--- START ---
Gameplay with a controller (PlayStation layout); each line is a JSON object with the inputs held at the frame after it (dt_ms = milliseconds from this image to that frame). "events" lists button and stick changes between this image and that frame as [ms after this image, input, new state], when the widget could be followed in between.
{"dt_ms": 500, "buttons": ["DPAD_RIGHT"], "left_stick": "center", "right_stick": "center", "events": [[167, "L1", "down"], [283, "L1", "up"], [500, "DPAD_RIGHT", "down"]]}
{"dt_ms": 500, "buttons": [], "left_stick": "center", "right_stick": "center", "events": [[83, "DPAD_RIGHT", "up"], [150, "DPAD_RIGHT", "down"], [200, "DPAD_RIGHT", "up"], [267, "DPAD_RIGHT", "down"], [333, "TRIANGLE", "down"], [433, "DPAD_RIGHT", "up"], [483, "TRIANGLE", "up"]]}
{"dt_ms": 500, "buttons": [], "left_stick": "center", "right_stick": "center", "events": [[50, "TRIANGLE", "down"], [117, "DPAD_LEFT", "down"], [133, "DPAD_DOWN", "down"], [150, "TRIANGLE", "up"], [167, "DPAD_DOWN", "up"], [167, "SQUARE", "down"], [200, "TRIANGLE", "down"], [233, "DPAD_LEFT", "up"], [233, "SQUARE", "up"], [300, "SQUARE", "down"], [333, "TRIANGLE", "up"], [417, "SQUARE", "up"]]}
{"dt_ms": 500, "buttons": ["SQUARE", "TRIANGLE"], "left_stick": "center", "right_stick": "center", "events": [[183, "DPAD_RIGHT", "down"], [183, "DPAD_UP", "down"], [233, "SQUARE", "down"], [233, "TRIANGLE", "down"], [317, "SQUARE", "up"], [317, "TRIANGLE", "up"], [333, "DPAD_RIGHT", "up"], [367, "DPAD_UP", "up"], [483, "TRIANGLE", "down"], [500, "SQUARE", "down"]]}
--- END ---
▶ [TASK STATEMENT]:
Count the lines of the material that include the word "down", then state only the total.

▶ [OUTPUT]:
4